Still, more housing developments are in the pipeline. At the same intersection where the KB model homes are going up, three more plots have been approved for housing. Most of the developers, including KB and Ryland, plan to build the homes after they are sold.

“These developers and homebuilders, their job is to build houses whether they sell quickly or slowly,” said Chris Thompson of RCI Engineering, the firm working on the KB and Ryland projects. “But I don’t think anybody is just building houses these days” without buyers lined up.

Developers learned that lesson from the bust. Years after the economy crashed, new homes in communities built at the end of the boom remain vacant. Many can be found blocks from KB’s newest models. There’s Mountain Terrace (grand reopening!), Bella Terrace Apartments (check out our specials!) and Village South (pool size lots!).

In that regard, the build-as-they-sell approach makes economic sense.
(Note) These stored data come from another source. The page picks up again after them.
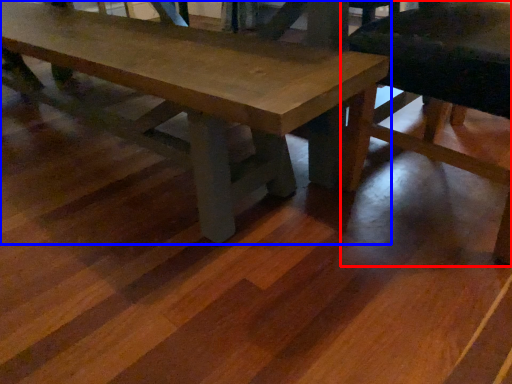
Question: Which point is further to the camera, chair (highlighted by a red box) or table (highlighted by a blue box)?

Choices:
 (A) chair
 (B) table

Answer: (B)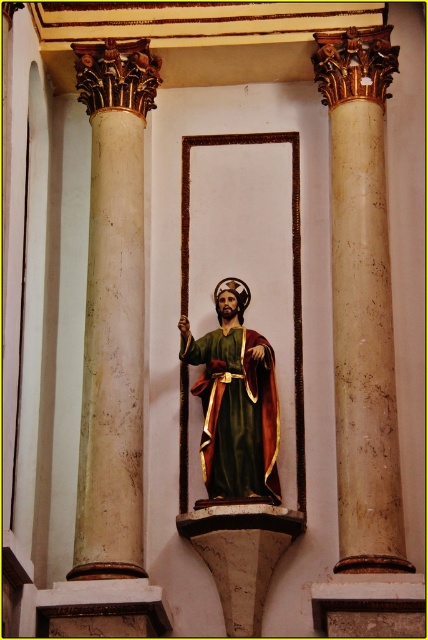
Does beige marble column at right appear over beige marble column at left?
If only 50 homes sell, only 50 are built.

But it also opens the door to the possibility of half-constructed communities. Case in point: Just west of the new Gibson development is the posh La Luz community, with beautiful welcome gates and only four houses. Three are bank-owned and for sale. Signs still advertise the rest of the development — “coming soon” — which has sat as vacant desert for years.
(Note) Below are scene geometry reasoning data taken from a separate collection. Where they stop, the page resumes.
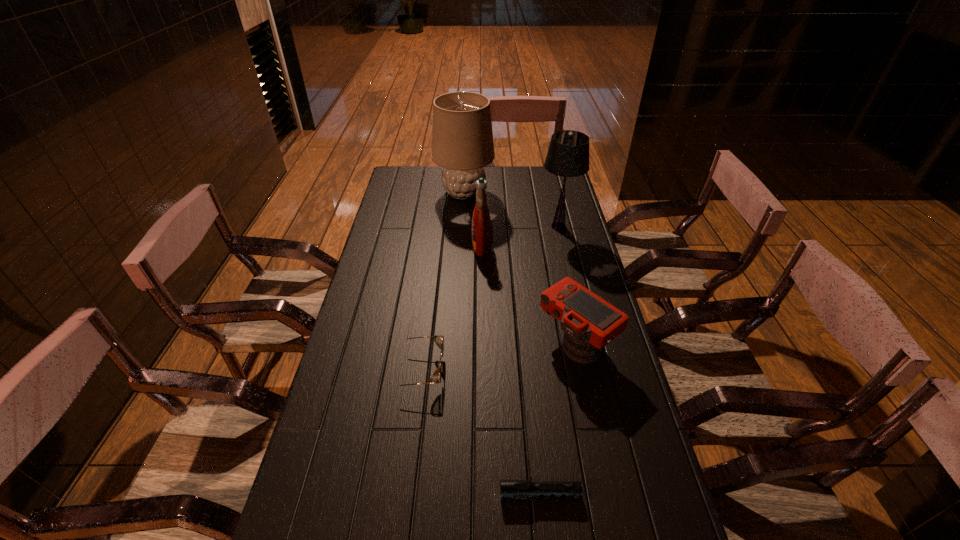
Where is `vacant area situated 0.100m on the front-facing side of the nearer lampshade`? vacant area situated 0.100m on the front-facing side of the nearer lampshade is located at coordinates (513, 226).

Locate an element on the screen. The image size is (960, 540). vacant area situated on the front-facing side of the nearer lampshade is located at coordinates (516, 226).

This screenshot has width=960, height=540. Identify the location of vacant region located 0.260m on the front surface of the detergent. (402, 245).

Where is `vacant position located on the front surface of the detergent`? The image size is (960, 540). vacant position located on the front surface of the detergent is located at coordinates (453, 245).

Image resolution: width=960 pixels, height=540 pixels. Find the location of `vacant area situated 0.300m on the front surface of the detergent`. vacant area situated 0.300m on the front surface of the detergent is located at coordinates (392, 245).

Image resolution: width=960 pixels, height=540 pixels. I want to click on vacant space situated on the back of the third shortest object, so click(564, 287).

Identify the location of vacant space located on the front lenses of the second shortest object. [483, 370].

This screenshot has height=540, width=960. Find the location of `vacant space situated 0.120m at the lens end of the shortest object`. vacant space situated 0.120m at the lens end of the shortest object is located at coordinates (445, 495).

Identify the location of free region located 0.300m at the lens end of the shortest object. (364, 495).

The image size is (960, 540). In order to click on vacant space positioned at the lens end of the shortest object in this screenshot , I will do `click(336, 495)`.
Housing analysts predict such a situation won’t be repeated with the developments being built. Each month, 300 to 400 new homes sell in the Las Vegas Valley, making up about a quarter of all home sales. Although the experts admit they have no crystal ball, many anticipate a stronger market for new housing this year than last.

Homebuilders are trying to anticipate what buyers want: bigger closets, fancier kitchens, office nooks as standard features and no dining rooms. The new houses look markedly different even from homes built five or six years ago.

Smart developers also have positioned themselves against “hard to repair” foreclosures and slow-moving short sales.

“With a foreclosure you don’t know what you are getting,” said Steve Bottfeld, a housing market analyst and the executive vice president of Marketing Solutions. “Most neighborhoods that have one foreclosure have more than one foreclosure, so you have no idea what your neighborhood is going to look like in three or four years. People don’t buy new homes to rent. People buy new homes to live in.”

Remove buyers’ preferences from the equation and Clark County needs less, not more, housing. About 16,000 homes are for sale at any given time in Las Vegas alone. Nevada has had the highest foreclosure rate in the country for 52 months straight. One out of every 97 homes are in foreclosure. And people are leaving the area faster than they are moving in. Patient buyers can snatch up distressed properties for pennies on the dollar.

But many aren’t willing to take the risk. And new houses are often only negligibly more expensive than old ones.

Residents who buy into KB’s Versante or Ryland’s Zephyr Ridge developments could get a deal. The KB houses, from 1,700 to 2,500 square feet, start selling from $180,000. The new neighborhood could be booming in a few years.

Meanwhile, there are still no plans to resume work on the abandoned Vantage Lofts.

The property was supposed to go up for sale at a recent tax auction but was pulled from the block at the last minute. It still sits half finished.